Epicentre du jazz en Californie, ce quartier de San Francisco était surnommé le "Harlem de l'Ouest" après-guerre. Jusqu'à ce que les politiques de rénovation urbaine menées par la ville dans les années 60-70 ne chasse la communauté noire de son fief. La sexagénaire confie à l'AFP:
C'est un exemple parfait de la raison pour laquelle nous méritons des réparations.
Son grand-père a toujours refusé de céder sa demeure à la municipalité, qui assurait vouloir détruire le bâtiment. Mais à sa mort en 1975, la famille a été forcée de vendre à un prix dérisoire et au lieu d'être rasée, la maison a été convertie en logements sociaux.

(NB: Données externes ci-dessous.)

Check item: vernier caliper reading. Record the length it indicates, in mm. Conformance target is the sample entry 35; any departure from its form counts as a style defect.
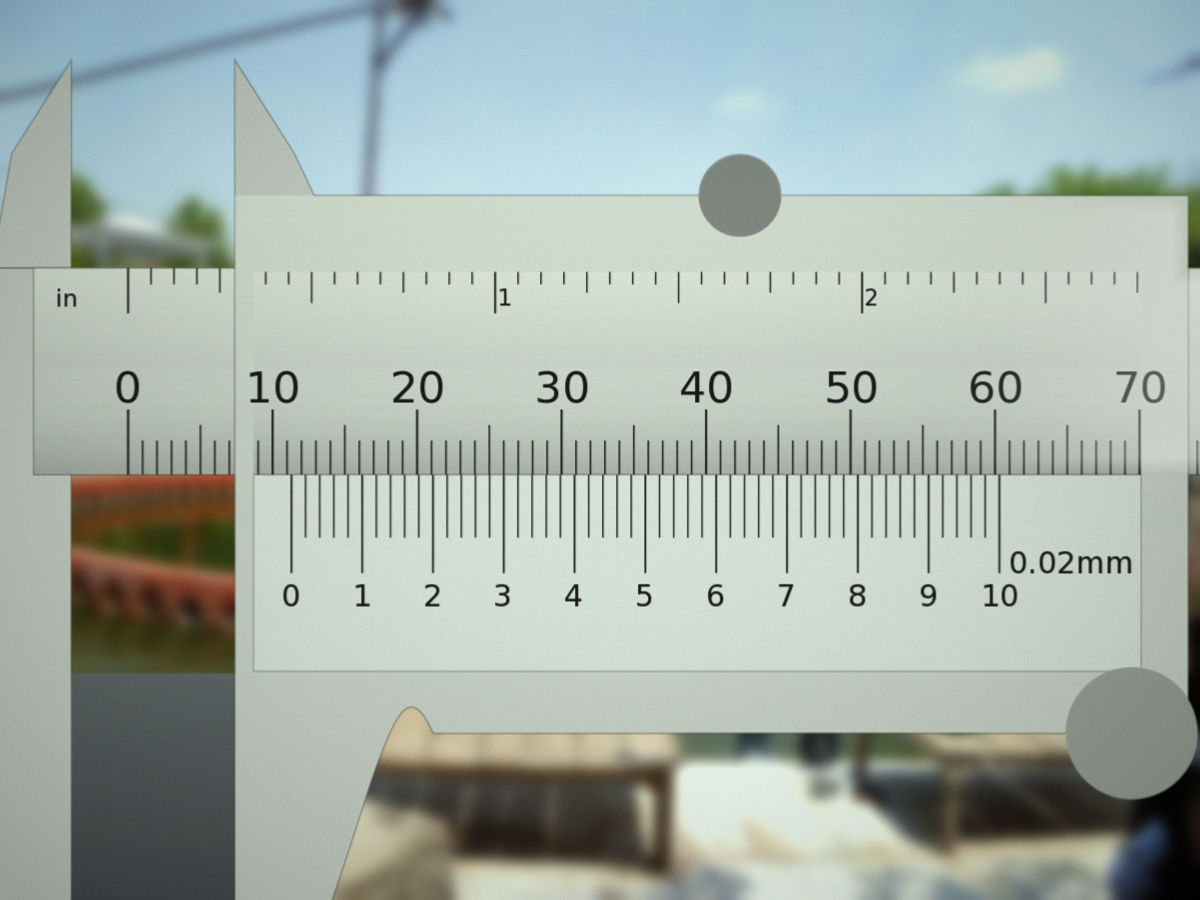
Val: 11.3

Privés de leur point de ralliement, les membres de sa fratrie sont partis ailleurs en Californie, à Oakland, Palo Alto ou Sacramento.
L'idée de réparations pour compenser les inégalités nées de l'esclavage et perpétuées par le racisme systémique est débattue depuis des décennies aux États-Unis, mais a longtemps relevé de la lubie universitaire.

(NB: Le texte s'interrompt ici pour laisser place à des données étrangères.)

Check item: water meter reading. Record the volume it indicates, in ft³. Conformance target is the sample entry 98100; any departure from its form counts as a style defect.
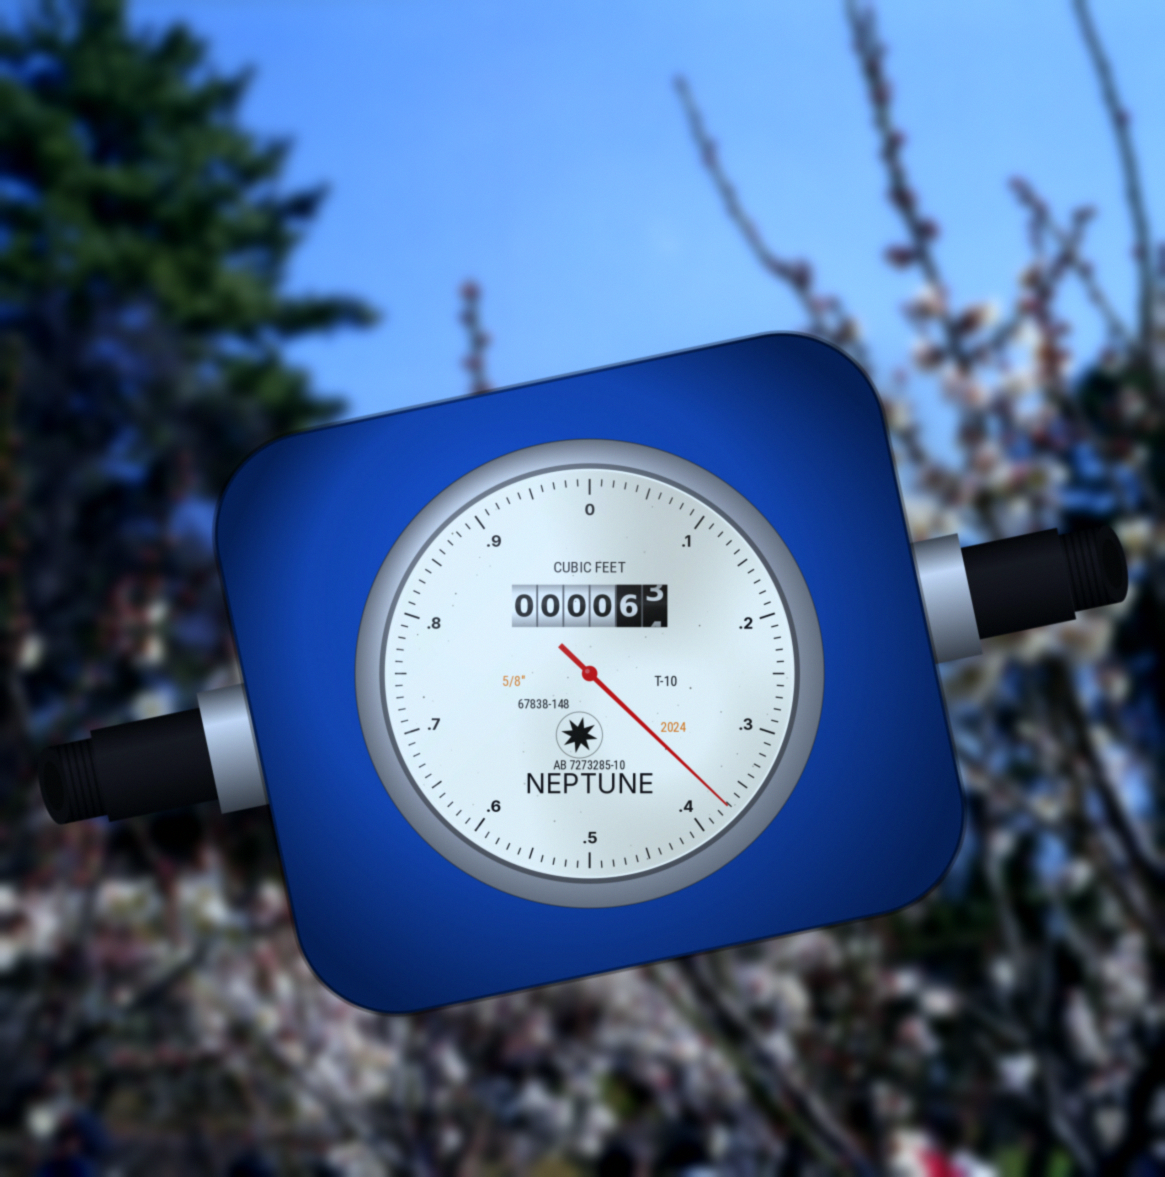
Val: 63.37
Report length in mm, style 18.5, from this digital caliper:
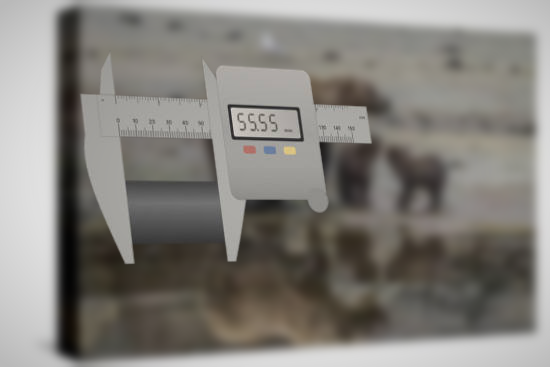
55.55
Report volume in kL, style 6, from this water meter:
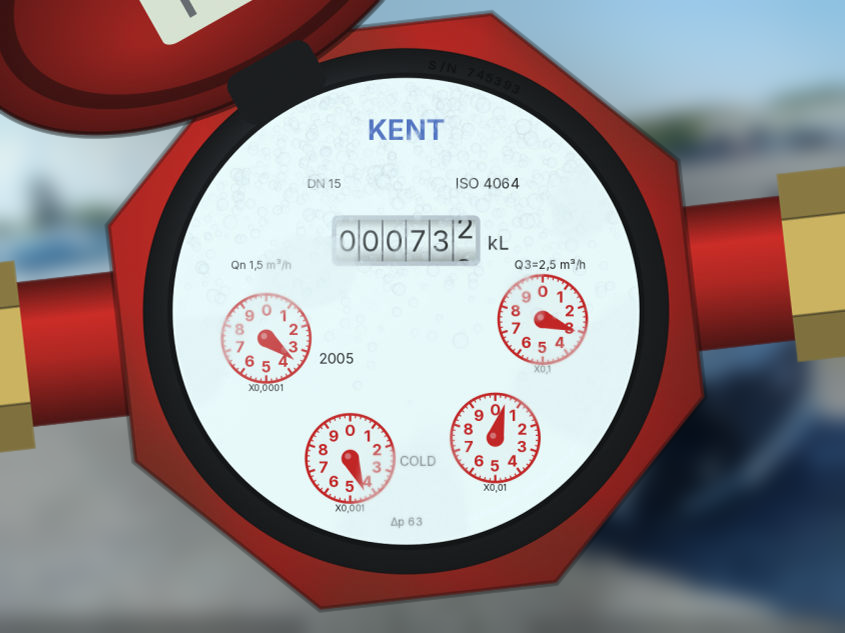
732.3043
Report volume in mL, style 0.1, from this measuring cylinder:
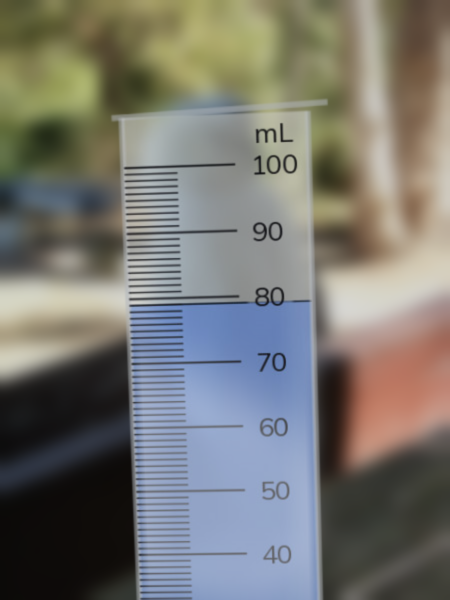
79
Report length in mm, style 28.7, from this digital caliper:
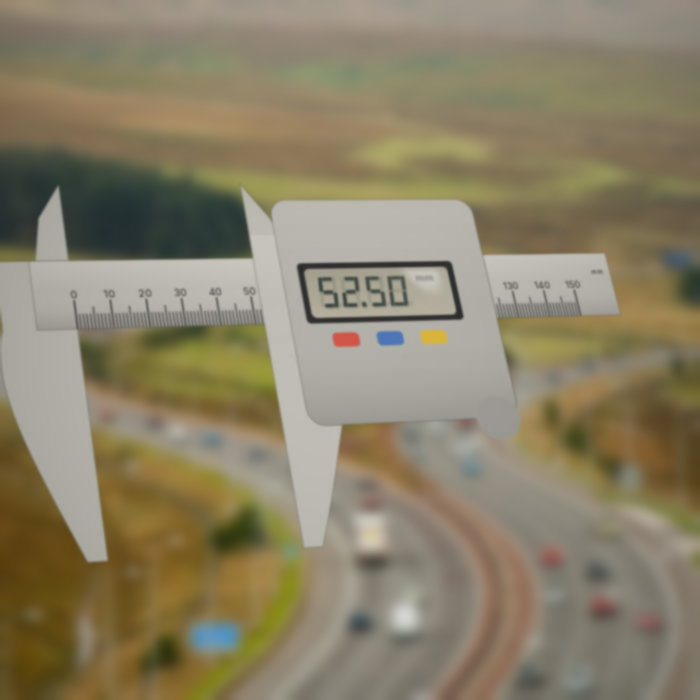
52.50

Si la ville d'Evanston, près de Chicago, a été la première à adopter un plan attribuant des aides financières aux Afro-Américains pour rénover leur logement, la Californie nourrit les projets les plus ambitieux.

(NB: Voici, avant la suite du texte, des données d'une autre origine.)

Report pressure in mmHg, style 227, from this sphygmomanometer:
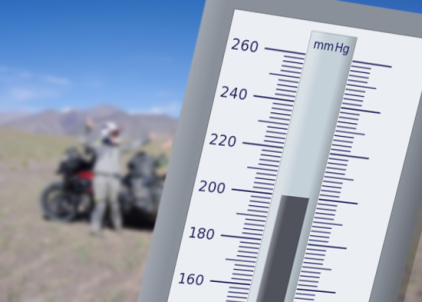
200
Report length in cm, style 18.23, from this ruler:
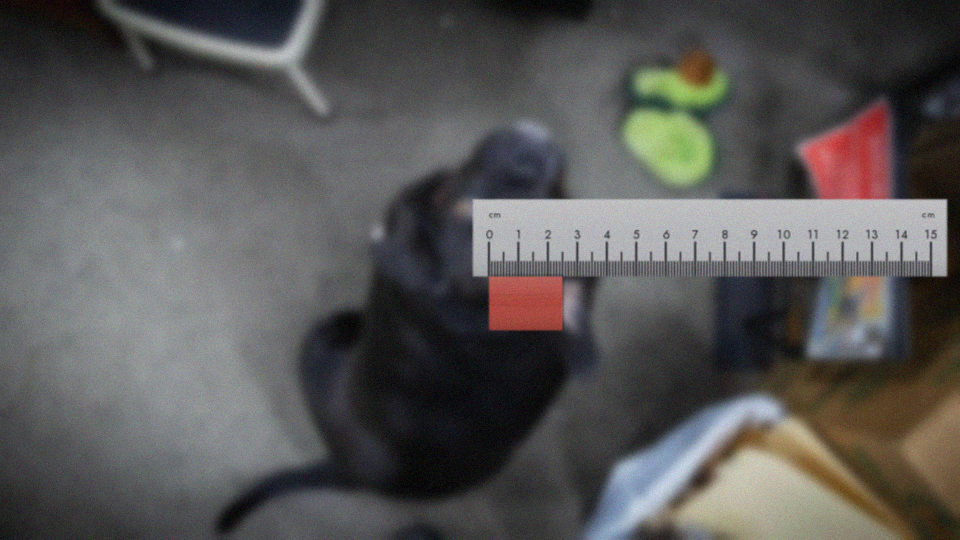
2.5
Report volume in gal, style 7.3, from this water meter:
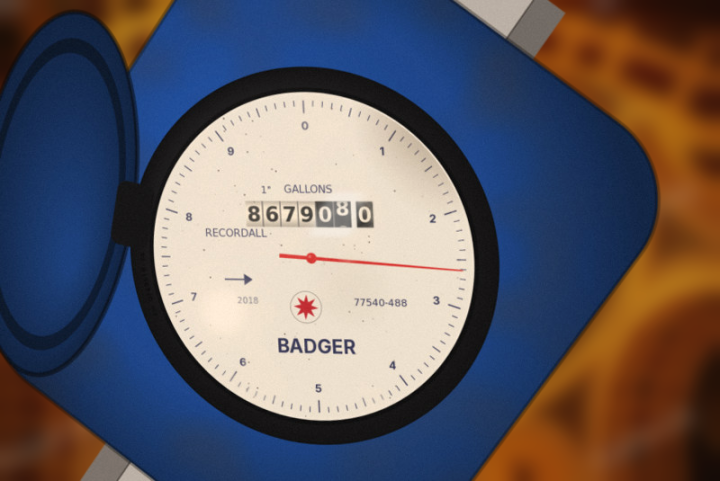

Cet État de la côte ouest est le premier aux États-Unis à avoir créé une commission sur le sujet. Après trois ans de travail, son rapport final publié jeudi recommande le versement d'importantes réparations financières.
Expropriations, discrimination au logement, incarcérations disproportionnées... Sans suggérer directement un montant aux législateurs, l'organe propose une méthodologie détaillée pour chiffrer le préjudice vécu par les Afro-Américains de Californie.
San Francisco a également son propre comité. L'organisme a défrayé la chronique lorsqu'il a proposé en mars de verser 5 millions de dollars à chaque habitant Afro-Américain éligible.
Mais pour de nombreux Afro-Américains rencontrés par l'AFP, l'équation financière est incontournable. A San Francisco, capitale de la tech où la gentrification a fait exploser les prix, ils ne représentent plus qu'environ 5% de la population, contre 13% dans les années 1970.
Un à un, les restaurants de "soul food", tout comme les clubs de jazz où jouait son père saxophoniste et fréquentés par Duke Ellington, Billie Holiday ou Ella Fitzgerald, ont disparu. A la place du plus célèbre d'entre eux, le "Jimbo's Bop City", on trouve désormais un salon de coiffure où la coupe femme démarre à 105 dollars.
Nous avons perdu notre sens de la communauté. La colonne vertébrale (du quartier) a été arrachée.
A 82 ans, ce compagnon de route de Martin Luther King appelle les démocrates à ne pas enterrer la question pour des raisons budgétaires.